Conceptual design and simulation of a thermal matrix-type SFCL

Abstract

Abstract Simultaneous quench is a prerequisite for achieving high-rated voltage and current in superconducting fault current limiters (SFCLs) based on superconducting thin films. In this article, we propose the T-MSFCLs, i.e. the matrix-type SFCLs (MSFCLs) with thermally-assisted simultaneous quenches, to mitigate hotspot and dielectric breakdown problems. We present the typology of the non-isolated and isolated T-MSFCLs and develop a computational model for evaluating their quench performances. The short-circuit simulation results demonstrates that the quench propagation between SFCL elements is easy to establish and is self-sustaining in the non-isolated and the isolated T-MSFCLs due to an electric-thermal coupling.
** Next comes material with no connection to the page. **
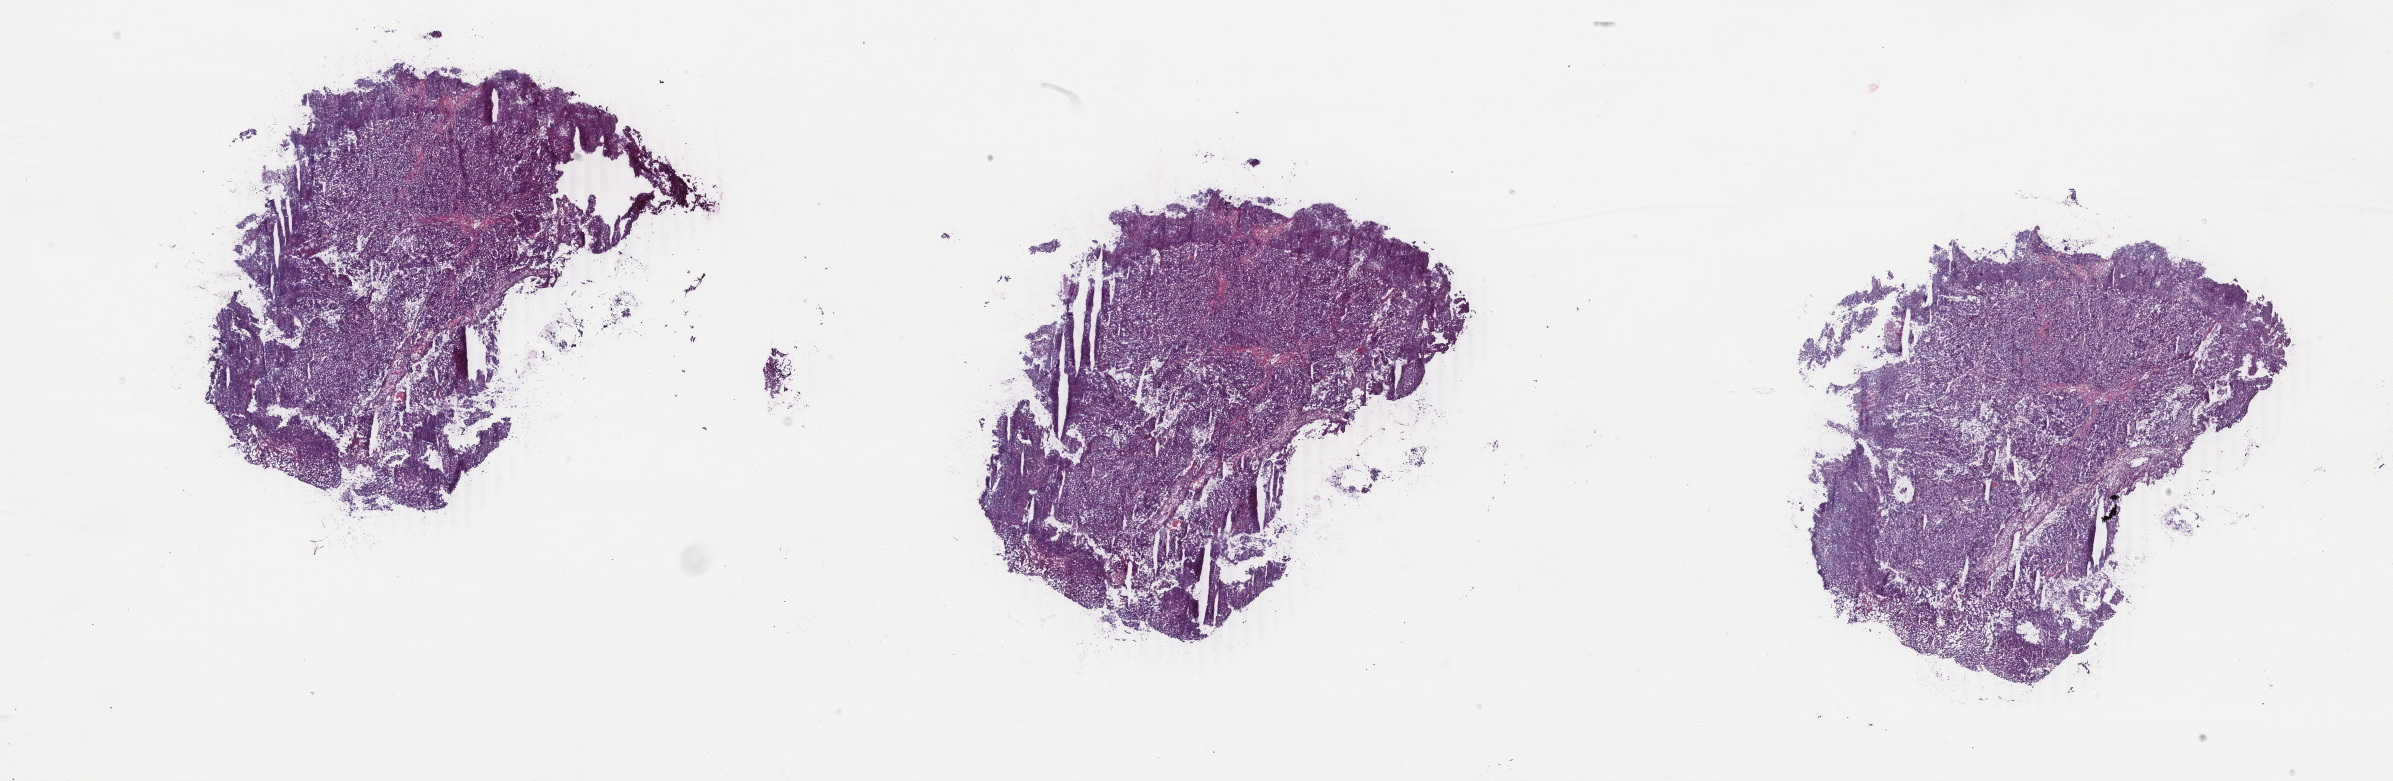
H&E whole-slide image — shown as a low-resolution overview of the whole scanned area (about 38.1 x 12.4 mm, slide scanned at 40x), frozen section, sample: primary tumour, breast. Female, age 61 years at initial diagnosis. Composition of this section per pathologist review: tumour cells 95%, tumour nuclei 95%, normal cells 0%, stromal cells 5%, necrosis 0%. Infiltration values recorded for this section: lymphocyte infiltration 0%, monocyte infiltration 0%, neutrophil infiltration 0%.
AJCC pathologic stage: IIA. Histologic diagnosis: Infiltrating duct carcinoma, NOS. Laterality: left.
The effects of Jc distribution and shunt layers on quench properties are studied. We find that T-MSFCLs always produce global quench despite having poor global uniformity Δ J c / J c . The quench activation, quench development and the current-limiting properties of T-MSFCL are relevant to the parameters of shunt layers and the weakest SFCL element. The design parameters of the shunt layers are the main conditions for the maximum tolerance voltage and the maximum response rate of the T-MSFCL. By generalizing these findings, a method for capacity design of T-MSFCL is presented.